International officials are working to try to confirm the suspected poison gas attack on Douma. Inspectors from the global chemical weapons watchdog OPCW were trying over the weekend to reach sites related to the suspected poison attack in Douma.

The inspectors met Syria's deputy foreign minister in the presence of Russian officers and a senior Syrian security official; they were due to attempt to visit the Douma site.

READ: Russia Condemns 'Treacherous And Insane' U.S. Retaliation Strikes In Syria

Despite a U.S.-Russian agreement to completely eliminate Syria's chemical weapons program after hundreds of people were gassed with sarin in Ghouta on Aug. 21, 2013, the OPCW had been unable to verify that all manufacturing, storage and research facilities were destroyed.

OPCW stands for the Organization for the Prohibition of Chemical Weapons. It is to determine whether chemical weapons were used, but will not assign blame.

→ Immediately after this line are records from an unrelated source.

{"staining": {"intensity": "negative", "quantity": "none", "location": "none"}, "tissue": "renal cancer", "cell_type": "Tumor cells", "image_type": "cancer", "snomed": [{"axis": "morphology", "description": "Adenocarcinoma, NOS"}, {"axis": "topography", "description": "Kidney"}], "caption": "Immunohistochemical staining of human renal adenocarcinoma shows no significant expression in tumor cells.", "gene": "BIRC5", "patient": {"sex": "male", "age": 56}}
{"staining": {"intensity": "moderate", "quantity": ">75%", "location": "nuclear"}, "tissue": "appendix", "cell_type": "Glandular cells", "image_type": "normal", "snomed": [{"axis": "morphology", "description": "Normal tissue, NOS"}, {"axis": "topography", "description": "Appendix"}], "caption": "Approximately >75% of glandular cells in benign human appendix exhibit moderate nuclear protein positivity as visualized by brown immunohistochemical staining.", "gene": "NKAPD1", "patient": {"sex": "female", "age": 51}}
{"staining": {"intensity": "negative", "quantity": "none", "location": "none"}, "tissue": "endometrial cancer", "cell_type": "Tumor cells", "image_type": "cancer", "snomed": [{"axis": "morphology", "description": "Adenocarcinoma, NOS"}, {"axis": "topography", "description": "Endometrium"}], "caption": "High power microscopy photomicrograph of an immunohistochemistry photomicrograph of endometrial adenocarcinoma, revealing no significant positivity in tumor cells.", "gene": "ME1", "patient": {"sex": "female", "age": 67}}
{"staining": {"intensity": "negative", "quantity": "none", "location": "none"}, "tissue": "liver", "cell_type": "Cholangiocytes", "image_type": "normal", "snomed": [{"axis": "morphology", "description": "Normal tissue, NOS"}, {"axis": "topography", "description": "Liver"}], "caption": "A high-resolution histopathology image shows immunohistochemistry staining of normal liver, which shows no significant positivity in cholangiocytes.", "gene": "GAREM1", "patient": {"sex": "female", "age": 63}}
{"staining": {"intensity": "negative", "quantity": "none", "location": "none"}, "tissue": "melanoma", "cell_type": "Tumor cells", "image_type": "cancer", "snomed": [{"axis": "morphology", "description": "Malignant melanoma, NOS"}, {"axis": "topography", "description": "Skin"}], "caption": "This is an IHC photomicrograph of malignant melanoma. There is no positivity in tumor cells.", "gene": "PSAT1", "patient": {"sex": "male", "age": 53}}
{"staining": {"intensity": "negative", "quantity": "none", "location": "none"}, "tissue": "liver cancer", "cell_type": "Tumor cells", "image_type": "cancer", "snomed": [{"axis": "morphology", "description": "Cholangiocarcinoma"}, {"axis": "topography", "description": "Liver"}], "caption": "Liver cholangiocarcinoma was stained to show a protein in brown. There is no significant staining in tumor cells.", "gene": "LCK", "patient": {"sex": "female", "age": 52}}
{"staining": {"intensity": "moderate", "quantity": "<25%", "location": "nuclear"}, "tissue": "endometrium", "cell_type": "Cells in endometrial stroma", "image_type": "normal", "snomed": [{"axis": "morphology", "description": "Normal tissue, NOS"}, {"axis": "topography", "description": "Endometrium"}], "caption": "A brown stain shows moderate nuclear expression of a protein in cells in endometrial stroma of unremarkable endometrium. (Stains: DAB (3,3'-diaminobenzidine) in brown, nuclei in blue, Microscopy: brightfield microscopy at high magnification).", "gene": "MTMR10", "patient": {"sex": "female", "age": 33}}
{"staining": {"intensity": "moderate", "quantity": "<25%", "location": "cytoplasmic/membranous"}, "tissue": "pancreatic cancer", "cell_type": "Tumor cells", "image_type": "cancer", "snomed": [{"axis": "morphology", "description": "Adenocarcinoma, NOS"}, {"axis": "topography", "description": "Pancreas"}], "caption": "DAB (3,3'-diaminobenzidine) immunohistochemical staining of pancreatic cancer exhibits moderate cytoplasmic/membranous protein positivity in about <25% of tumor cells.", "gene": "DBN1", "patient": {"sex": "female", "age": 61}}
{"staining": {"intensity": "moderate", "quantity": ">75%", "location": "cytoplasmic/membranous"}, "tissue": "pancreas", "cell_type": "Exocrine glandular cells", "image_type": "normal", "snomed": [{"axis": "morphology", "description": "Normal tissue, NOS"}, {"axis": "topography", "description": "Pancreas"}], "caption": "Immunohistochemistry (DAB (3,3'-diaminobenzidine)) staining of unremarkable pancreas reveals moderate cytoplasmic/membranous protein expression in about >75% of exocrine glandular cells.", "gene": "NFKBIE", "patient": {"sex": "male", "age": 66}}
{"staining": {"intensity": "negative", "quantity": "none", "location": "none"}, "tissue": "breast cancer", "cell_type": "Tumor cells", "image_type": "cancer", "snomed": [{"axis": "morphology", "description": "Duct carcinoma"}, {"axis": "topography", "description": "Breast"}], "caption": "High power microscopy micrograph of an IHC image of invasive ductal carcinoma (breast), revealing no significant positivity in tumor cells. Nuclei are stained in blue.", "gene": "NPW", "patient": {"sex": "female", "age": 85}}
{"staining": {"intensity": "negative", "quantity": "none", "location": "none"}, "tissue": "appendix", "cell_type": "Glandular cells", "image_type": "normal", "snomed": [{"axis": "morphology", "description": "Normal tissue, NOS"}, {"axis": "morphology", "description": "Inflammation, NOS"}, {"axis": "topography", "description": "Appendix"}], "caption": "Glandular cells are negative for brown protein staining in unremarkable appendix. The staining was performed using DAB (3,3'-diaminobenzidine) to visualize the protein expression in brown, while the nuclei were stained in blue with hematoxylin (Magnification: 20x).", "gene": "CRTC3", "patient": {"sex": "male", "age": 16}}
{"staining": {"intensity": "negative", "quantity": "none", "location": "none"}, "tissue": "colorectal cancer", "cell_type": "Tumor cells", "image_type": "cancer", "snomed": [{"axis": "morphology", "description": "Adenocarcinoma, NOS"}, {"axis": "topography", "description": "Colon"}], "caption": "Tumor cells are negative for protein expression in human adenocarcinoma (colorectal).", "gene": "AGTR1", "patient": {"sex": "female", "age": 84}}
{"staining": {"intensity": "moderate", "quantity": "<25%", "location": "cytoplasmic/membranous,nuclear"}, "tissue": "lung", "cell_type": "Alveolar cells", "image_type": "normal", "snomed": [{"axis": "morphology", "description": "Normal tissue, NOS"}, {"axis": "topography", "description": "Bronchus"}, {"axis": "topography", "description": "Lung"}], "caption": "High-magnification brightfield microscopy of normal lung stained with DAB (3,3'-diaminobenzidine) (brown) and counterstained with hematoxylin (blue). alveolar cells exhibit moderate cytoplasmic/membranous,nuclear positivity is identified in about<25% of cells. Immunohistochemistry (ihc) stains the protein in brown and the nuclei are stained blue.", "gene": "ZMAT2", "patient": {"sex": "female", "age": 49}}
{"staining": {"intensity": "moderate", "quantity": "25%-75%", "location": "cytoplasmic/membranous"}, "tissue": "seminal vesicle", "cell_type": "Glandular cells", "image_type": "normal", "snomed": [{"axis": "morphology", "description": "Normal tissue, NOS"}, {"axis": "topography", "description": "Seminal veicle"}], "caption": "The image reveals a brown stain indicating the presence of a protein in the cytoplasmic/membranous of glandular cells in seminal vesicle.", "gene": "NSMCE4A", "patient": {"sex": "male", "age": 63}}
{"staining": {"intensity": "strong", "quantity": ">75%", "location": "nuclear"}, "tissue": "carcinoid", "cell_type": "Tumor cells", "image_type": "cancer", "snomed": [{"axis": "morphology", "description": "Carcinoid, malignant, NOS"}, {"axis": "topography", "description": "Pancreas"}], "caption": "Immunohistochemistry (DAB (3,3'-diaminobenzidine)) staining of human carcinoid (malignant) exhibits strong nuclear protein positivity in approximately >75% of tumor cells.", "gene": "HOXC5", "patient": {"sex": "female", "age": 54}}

A United Nations-OPCW Joint Investigative Mechanism also looked at responsibility for chemical weapons use. It concluded in 2016 that Syrian government forces had several times used chlorine as a chemical weapons, and in 2017 it blamed Assad's government for a sarin attack. It blamed Islamic State militants for mustard gas use.

But the joint U.N.-OPCW mechanism ended in November 2017 after Russia repeatedly blocked attempts at renewing it. The Security Council is deadlocked over how to replace it.

About 45 human rights and aid groups urged U.N. Secretary-General António Guterres on Friday to appoint a team of independent investigators to determine blame for toxic gas attacks in Syria.

France, the United States and Britain circulated a draft resolution to the U.N. Security Council late on Saturday that aims to establish a new independent inquiry into who is to responsible for chemical weapons attacks in Syria.